U.S. Fire Ins. Co. v. Beltmann North Am. Co., Inc., 883 F.2d 564, 566 (7th Cir. 1989).

After taking testimony from Roggy, the district court concluded that he acted with ordinary malice. This conclusion is based on the fact that although he knew it was wrong to substitute Dursban, he assumed that the substitution would never be discovered and that no one would be harmed by his action. In the absence of a desire to injure the policyholder, General Mills, the court held that Roggy lacked the actual malice to trigger coverage under the National Union policy.
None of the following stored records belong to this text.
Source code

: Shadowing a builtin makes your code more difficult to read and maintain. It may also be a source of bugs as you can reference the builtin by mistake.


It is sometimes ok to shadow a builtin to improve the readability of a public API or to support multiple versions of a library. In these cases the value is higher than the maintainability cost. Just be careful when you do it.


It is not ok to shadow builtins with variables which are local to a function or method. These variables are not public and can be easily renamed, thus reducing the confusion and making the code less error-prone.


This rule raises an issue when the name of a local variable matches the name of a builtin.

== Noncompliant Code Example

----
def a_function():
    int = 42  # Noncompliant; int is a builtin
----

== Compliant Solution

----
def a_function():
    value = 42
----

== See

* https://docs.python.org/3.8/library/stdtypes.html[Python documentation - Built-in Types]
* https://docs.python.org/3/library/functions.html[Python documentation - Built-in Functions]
The policy language requires “intentional, malicious and wrongful” tampering in order to trigger coverage. This language goes beyond the mere commission of a wrongful act; it includes the concept of intending to harm, which is within the definition of actual malice. The district court did not err in concluding that there was no coverage and thus no setoff under the National union policy.

D E C I S I O N

The district court did not err in finding a direct physical loss under the policy. The loss of the function of the insured property, General Mills's ability to sell products for consumption within the regulatory framework calculated to guarantee safe consumption, is sufficient to prove a direct physical loss under the policy language. Gold Medal has the burden of proving application of exclusions from coverage. Where an exclusion is ambiguous, Gold Medal has not sustained that burden; thus, the district court did not err in concluding that the exclusions from coverage for contamination and faulty materials were not applicable. In order to have a setoff against other insurance, Gold Medal must demonstrate coverage under the other policy, which it has failed to do. The district court's conclusion in this issue is not erroneous.

Affirmed.


Footnotes

[1] The problem was eventually traced to Roggy, who confessed he had done it as a cost-saving measure. He eventually pled guilty to adulteration of food and served a jail sentence.

[2] The parties agree that New York is the proper forum for interpretation of the National Union policy, under its choice of law clause.

[3] General Mills did recover $17.5 million from National Union through a settlement agreement; there was no admission of coverage.